After Keaton's expulsion, the film takes on a less traditional structure. Keaton falls asleep on the job. In a dream, he looks out the projectionist's window, and sees his girlfriend, her father, and his rival as performers in a film. Though the dream mirrors "real life," there are some significant changes. The setting is aristocratic, and instead of a watch, a necklace is missing. The biggest change is with Keaton himself. Awake he is only an aspiring investigator with little Holmesian ability, but once he enters the story of the film within the film, he becomes a master detective.

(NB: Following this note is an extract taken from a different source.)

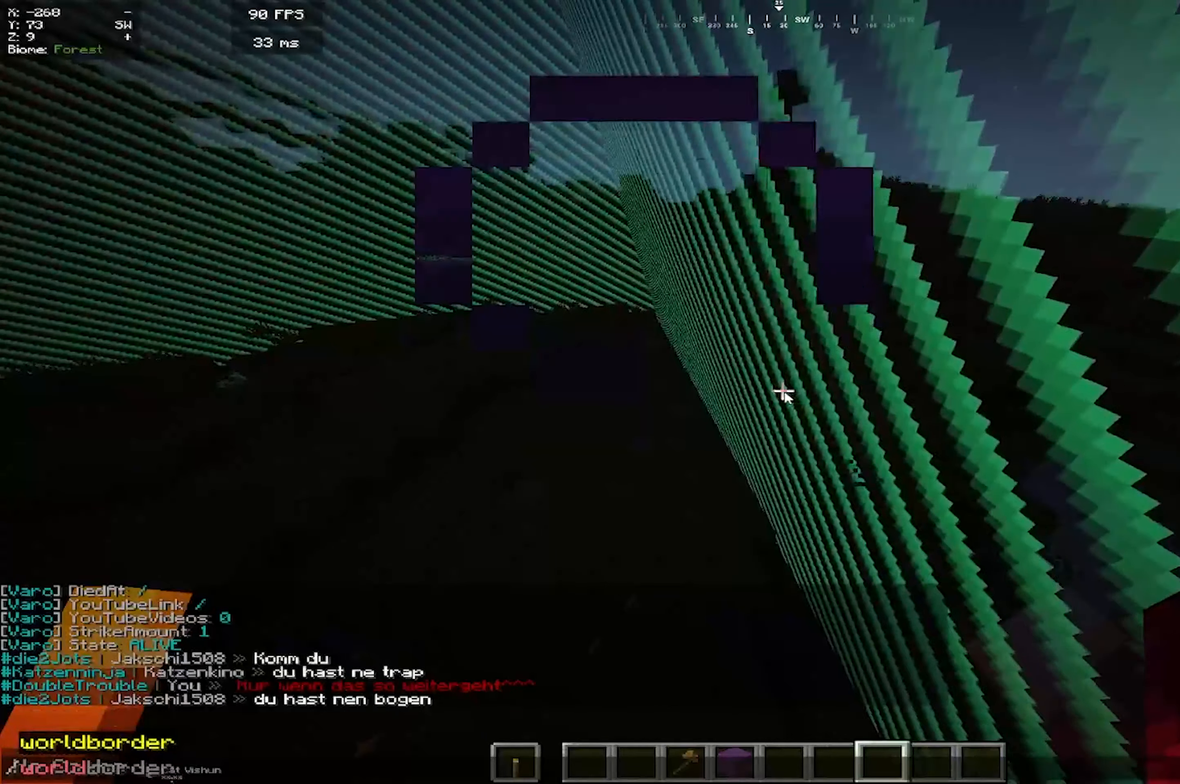
{"keys": [], "mouse": [], "events": []}
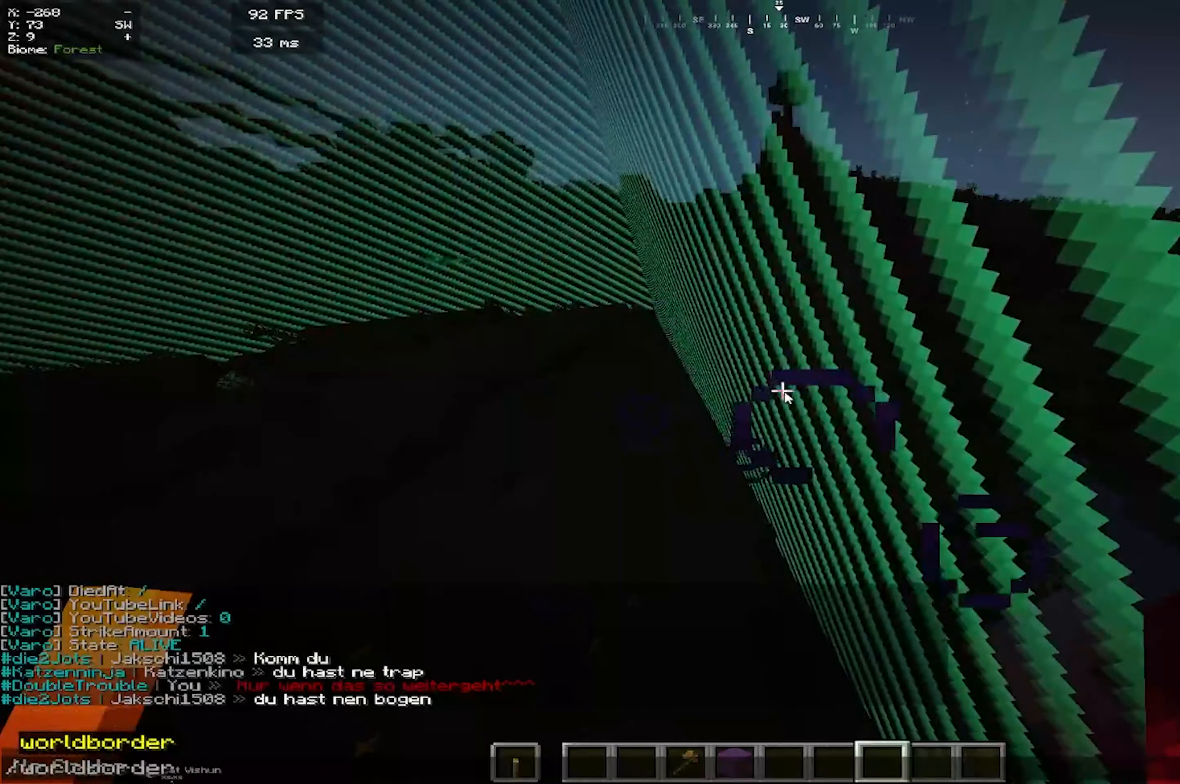
{"keys": [], "mouse": [], "events": []}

After the dream begins, Sherlock, Jr. takes on characteristics of an avant-garde film. The projectionist walks to the screen, and tries to become part of the film. Like a film spectator suspending disbelief, Keaton is fooled by the realistic effect of the cinema, so much so that he cannot separate life from the movies. However, unlike the ordinary spectator, Keaton is able to participate in the film he watches. This, however, has its hazards. As he is about to enter a house, the scene cuts to an African veldt where Keaton confronts a lion. Another cut places Keaton in a snowbank; with another he is transported to the ocean. Upon entering the film within the film, the projectionist believed he would be taking part in a narrative as neat and linear as his real life one. Instead, he is at the mercy of the most artificial of cinematic devices, the cut, which allows for instant changes of locale, or the ellision of large chunks of time.

A normal story eventually returns, and Keaton (the detective) solves the mystery. A normal visual style returns, too. During the quick-cutting sequence, the movie screen, the curtain around it, and the theater audience were visible in the frame. Once the detective story begins, however, the camera moves in, no longer showing any of the theater or the edges around the screen. The film within the film (Keaton's dream) comes to look just like the character's "real life" (the beginning, when Keaton works as a projectionist). Thus, art seems to imitate life.

When Keaton awakes, his girlfriend visits him in the projectionist's booth, and tells him he has been absolved of all guilt in the watch theft. Keaton looks at the film he has been showing, and sees a man and woman reconciling. He watches for instructions, doing everything the man does, kissing his girlfriend only after the man and woman have kissed on the screen. Here, in a final blurring of the two, life imitates art.